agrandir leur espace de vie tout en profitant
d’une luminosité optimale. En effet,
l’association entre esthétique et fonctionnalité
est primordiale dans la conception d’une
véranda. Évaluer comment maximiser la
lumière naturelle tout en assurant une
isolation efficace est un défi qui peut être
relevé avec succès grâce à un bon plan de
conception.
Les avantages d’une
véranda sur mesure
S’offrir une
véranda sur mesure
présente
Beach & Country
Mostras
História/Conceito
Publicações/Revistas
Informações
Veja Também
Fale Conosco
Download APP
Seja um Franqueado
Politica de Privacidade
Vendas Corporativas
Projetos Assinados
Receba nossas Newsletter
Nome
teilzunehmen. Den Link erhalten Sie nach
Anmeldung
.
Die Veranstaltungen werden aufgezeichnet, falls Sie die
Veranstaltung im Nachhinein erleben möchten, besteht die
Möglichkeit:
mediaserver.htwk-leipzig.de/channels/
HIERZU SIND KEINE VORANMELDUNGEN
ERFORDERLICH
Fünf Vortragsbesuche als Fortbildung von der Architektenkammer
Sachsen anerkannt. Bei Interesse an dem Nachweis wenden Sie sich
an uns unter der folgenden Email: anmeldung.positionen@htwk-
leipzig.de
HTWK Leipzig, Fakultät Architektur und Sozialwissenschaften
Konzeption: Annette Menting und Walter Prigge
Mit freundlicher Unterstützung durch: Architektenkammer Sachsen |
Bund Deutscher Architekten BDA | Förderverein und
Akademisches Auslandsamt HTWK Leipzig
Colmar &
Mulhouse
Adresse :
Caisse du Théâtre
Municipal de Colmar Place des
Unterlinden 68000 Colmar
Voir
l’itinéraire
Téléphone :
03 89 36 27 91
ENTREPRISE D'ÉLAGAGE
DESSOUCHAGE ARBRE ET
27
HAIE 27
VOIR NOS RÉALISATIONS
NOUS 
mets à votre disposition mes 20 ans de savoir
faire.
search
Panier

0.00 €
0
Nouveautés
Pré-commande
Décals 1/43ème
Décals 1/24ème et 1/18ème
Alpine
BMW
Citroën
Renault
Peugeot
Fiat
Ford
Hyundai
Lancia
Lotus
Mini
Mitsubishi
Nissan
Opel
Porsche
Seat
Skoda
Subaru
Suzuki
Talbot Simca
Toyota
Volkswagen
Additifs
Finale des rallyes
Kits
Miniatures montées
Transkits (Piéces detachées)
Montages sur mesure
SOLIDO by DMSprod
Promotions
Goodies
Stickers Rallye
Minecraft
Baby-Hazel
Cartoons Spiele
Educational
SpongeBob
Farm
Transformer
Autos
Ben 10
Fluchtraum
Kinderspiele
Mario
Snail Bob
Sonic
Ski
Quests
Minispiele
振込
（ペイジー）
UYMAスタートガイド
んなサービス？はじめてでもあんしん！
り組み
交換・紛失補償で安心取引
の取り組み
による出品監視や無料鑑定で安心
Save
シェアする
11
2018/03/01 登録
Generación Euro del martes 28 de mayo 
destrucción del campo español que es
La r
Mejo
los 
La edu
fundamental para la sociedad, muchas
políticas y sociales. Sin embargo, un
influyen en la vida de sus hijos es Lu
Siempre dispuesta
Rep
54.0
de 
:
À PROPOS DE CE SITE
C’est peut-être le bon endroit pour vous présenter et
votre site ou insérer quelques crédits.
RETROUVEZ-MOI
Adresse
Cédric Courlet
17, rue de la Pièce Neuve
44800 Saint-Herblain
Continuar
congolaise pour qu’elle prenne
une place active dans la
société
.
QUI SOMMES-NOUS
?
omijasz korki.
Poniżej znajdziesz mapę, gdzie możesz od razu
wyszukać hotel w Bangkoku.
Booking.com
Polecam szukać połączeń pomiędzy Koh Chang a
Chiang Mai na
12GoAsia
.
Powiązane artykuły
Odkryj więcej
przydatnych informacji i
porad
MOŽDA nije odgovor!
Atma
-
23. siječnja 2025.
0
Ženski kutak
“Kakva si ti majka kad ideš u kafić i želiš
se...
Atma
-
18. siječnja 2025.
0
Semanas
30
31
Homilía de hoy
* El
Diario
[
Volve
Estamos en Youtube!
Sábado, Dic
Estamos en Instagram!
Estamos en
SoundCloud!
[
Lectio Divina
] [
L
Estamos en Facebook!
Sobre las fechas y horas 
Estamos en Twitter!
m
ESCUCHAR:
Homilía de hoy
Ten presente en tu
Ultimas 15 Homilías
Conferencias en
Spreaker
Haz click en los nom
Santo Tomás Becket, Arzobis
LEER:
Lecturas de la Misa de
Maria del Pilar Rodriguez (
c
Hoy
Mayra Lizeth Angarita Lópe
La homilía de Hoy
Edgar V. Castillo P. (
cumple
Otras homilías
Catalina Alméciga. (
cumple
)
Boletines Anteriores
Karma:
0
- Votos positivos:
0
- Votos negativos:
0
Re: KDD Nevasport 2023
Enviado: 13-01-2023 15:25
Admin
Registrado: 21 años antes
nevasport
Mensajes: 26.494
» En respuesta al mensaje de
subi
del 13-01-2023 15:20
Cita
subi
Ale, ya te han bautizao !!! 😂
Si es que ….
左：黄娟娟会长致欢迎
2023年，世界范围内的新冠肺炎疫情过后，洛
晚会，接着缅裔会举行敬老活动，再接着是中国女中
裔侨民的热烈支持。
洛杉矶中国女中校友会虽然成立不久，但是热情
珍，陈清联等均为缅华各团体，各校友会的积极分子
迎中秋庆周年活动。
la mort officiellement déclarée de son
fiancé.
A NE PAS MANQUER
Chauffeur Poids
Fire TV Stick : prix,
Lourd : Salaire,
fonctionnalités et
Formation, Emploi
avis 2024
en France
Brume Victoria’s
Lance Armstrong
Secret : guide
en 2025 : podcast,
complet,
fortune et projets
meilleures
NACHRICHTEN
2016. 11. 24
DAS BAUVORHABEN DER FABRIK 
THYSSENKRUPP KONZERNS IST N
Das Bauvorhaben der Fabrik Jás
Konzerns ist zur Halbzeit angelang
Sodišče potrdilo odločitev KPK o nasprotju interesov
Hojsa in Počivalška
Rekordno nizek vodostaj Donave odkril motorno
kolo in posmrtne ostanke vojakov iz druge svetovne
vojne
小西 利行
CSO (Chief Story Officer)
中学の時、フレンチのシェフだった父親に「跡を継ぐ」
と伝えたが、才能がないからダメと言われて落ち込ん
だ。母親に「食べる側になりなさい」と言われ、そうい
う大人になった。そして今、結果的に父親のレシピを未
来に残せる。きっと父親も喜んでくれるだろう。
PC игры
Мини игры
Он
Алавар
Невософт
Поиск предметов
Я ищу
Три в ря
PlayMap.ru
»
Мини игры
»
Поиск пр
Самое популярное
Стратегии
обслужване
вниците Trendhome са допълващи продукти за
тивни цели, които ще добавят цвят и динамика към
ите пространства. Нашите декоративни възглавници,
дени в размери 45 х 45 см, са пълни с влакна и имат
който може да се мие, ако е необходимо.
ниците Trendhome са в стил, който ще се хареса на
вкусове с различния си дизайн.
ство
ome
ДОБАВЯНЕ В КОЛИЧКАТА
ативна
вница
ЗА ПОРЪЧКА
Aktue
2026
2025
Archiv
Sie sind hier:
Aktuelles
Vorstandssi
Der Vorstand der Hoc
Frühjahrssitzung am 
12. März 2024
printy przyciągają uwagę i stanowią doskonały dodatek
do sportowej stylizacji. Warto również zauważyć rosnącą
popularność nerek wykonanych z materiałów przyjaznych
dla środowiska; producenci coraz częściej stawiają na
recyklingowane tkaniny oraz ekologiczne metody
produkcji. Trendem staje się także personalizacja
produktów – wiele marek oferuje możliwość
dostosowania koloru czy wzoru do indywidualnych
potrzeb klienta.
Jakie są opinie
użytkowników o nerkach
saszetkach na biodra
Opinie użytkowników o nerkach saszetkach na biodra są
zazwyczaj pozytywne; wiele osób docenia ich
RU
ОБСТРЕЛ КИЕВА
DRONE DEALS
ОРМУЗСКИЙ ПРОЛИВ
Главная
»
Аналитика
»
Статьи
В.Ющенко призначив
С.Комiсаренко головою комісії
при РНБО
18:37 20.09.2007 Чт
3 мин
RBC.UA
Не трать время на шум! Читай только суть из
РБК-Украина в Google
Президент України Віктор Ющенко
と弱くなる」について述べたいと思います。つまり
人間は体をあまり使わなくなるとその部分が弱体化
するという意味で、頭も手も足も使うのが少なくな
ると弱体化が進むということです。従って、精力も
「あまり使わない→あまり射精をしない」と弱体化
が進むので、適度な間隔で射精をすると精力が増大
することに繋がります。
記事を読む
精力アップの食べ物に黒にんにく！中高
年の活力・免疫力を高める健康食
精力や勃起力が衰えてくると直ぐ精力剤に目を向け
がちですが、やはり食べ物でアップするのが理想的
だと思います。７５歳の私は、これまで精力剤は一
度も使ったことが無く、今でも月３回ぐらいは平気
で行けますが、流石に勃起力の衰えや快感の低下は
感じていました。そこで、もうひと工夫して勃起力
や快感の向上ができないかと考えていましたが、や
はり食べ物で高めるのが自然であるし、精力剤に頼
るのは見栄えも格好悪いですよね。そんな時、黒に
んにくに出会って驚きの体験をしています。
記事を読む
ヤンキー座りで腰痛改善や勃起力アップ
══════════════════════════════
Using the data above, reproduce exactly the lines between those holding "2023年，世界范围内的新冠肺炎疫情过后，洛" and "中学の時、フレンチのシェフだった父親に「跡を継ぐ」", inclusive, and no others.

▶ Exercise solution
2023年，世界范围内的新冠肺炎疫情过后，洛
晚会，接着缅裔会举行敬老活动，再接着是中国女中
裔侨民的热烈支持。
洛杉矶中国女中校友会虽然成立不久，但是热情
珍，陈清联等均为缅华各团体，各校友会的积极分子
迎中秋庆周年活动。
la mort officiellement déclarée de son
fiancé.
A NE PAS MANQUER
Chauffeur Poids
Fire TV Stick : prix,
Lourd : Salaire,
fonctionnalités et
Formation, Emploi
avis 2024
en France
Brume Victoria’s
Lance Armstrong
Secret : guide
en 2025 : podcast,
complet,
fortune et projets
meilleures
NACHRICHTEN
2016. 11. 24
DAS BAUVORHABEN DER FABRIK 
THYSSENKRUPP KONZERNS IST N
Das Bauvorhaben der Fabrik Jás
Konzerns ist zur Halbzeit angelang
Sodišče potrdilo odločitev KPK o nasprotju interesov
Hojsa in Počivalška
Rekordno nizek vodostaj Donave odkril motorno
kolo in posmrtne ostanke vojakov iz druge svetovne
vojne
小西 利行
CSO (Chief Story Officer)
中学の時、フレンチのシェフだった父親に「跡を継ぐ」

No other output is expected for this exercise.